Beschreibung
Kaffeehauslieder – der Titel dieses Lyrikbandes öffnet die Tür zum Lebensraum abendländisch-männlichen Geisteslebens – so scheint es. Doch die Gedichte stammen von einer Frau, und diese stammt aus China. Was Zhai Yongming an sich und den anderen beobachtet, dem widmet sie sich ausgiebig – hier ist das Gedicht keine Kurzform, bleibt auch keine vereinzelte Momentaufnahme. Vielmehr sind es Lebensgeschichten, die sich ihrer poetischen Aufmerksamkeit öffnen und zu Zyklen entwickeln. Zhai Yongming fokussiert weiblich, das ist keine Frage, und Sylvia Plath und Frida Kahlo haben sie darin beeinflusst, doch was an so unterschiedlichen Plätzen der Welt wie Chengdu, New York und Berlin in ihren Blick gerät, gibt sich in ihren Versen als existenzielle Grundform zu erkennen.

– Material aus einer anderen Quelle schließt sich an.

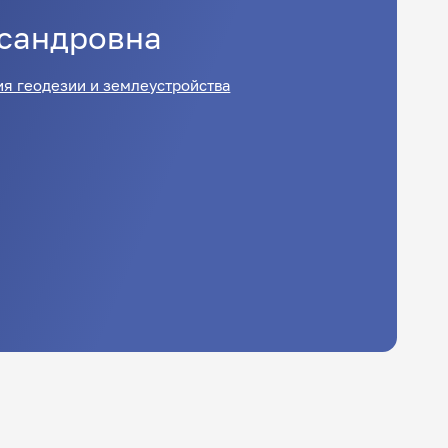
сандровна
я геодезии и землеустройства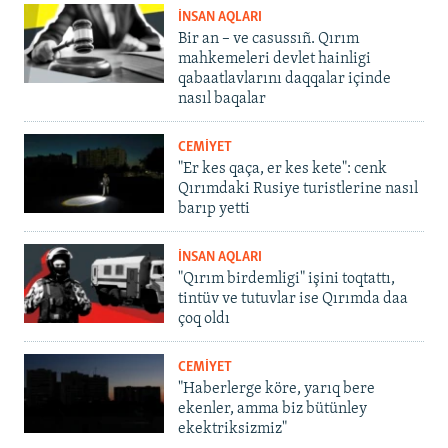
İNSAN AQLARI
Bir an – ve casussıñ. Qırım
mahkemeleri devlet hainligi
qabaatlavlarını daqqalar içinde
nasıl baqalar
CEMİYET
"Er kes qaça, er kes kete": cenk
Qırımdaki Rusiye turistlerine nasıl
barıp yetti
İNSAN AQLARI
"Qırım birdemligi" işini toqtattı,
tintüv ve tutuvlar ise Qırımda daa
çoq oldı
CEMİYET
"Haberlerge köre, yarıq bere
ekenler, amma biz bütünley
ekektriksizmiz"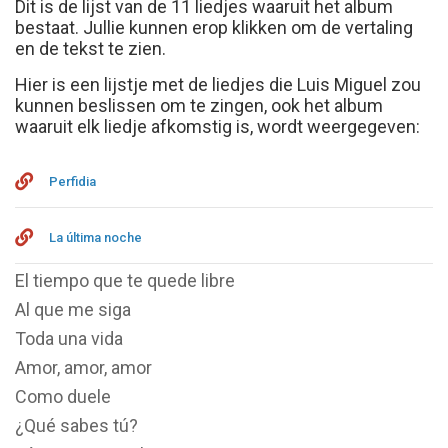
Dit is de lijst van de 11 liedjes waaruit het album
bestaat. Jullie kunnen erop klikken om de vertaling
en de tekst te zien.
Hier is een lijstje met de liedjes die Luis Miguel zou
kunnen beslissen om te zingen, ook het album
waaruit elk liedje afkomstig is, wordt weergegeven:
Perfidia
La última noche
El tiempo que te quede libre
Al que me siga
Toda una vida
Amor, amor, amor
Como duele
¿Qué sabes tú?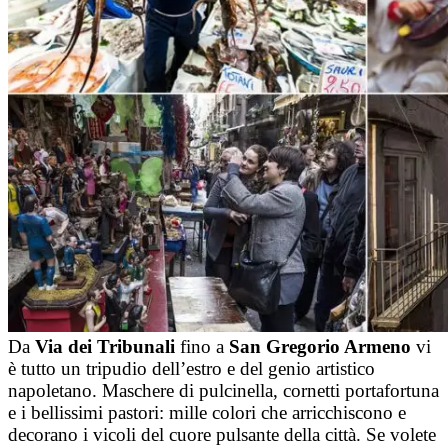
Da
Via dei Tribunali
fino a
San Gregorio Armeno
vi
è tutto un tripudio dell’estro e del genio artistico
napoletano. Maschere di pulcinella, cornetti portafortuna
e i bellissimi pastori: mille colori che arricchiscono e
decorano i vicoli del cuore pulsante della città. Se volete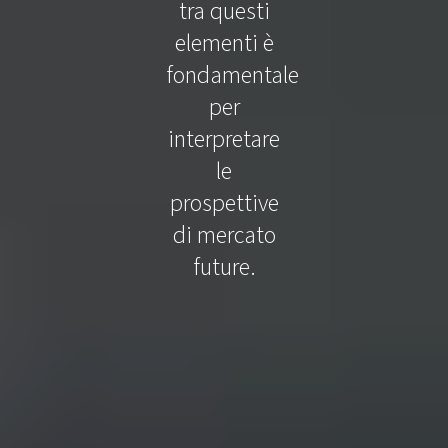
tra questi
elementi è
fondamentale
per
interpretare
le
prospettive
di mercato
future.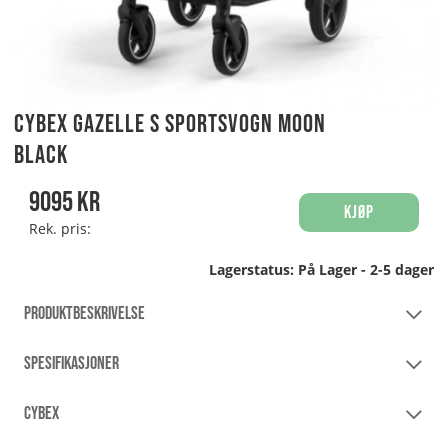
Cybex Gazelle S Sportsvogn Moon
Black
9095
kr
Kjøp
Rek. pris:
Lagerstatus:
På Lager - 2-5 dager
PRODUKTBESKRIVELSE
SPESIFIKASJONER
CYBEX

'Und es ist nicht nur die Sonne, die kreist, der Abstieg
begann zuvor, als ich zur Welt kam, mit dem Kopf
zuerst, welch schreckliche Plage, so gewann ich Form
behielt den Blick zur Erde als Fakt und wuchs heran'
Autorenportrait
Zhai Yongming wurde 1955 in Chengdu geboren, der Provinzhauptstadt von Sichuan, und betreibt dort das Künstlercafé 'Weiße Nächte'. Ihre Poesie verarbeitet die Schrecken der Kulturrevolution ebenso wie ihre New Yorker Zeit, 1990–1992, oder ihren Berlin-Aufenthalt im Jahr 2000 als Stipendiatin des DAAD.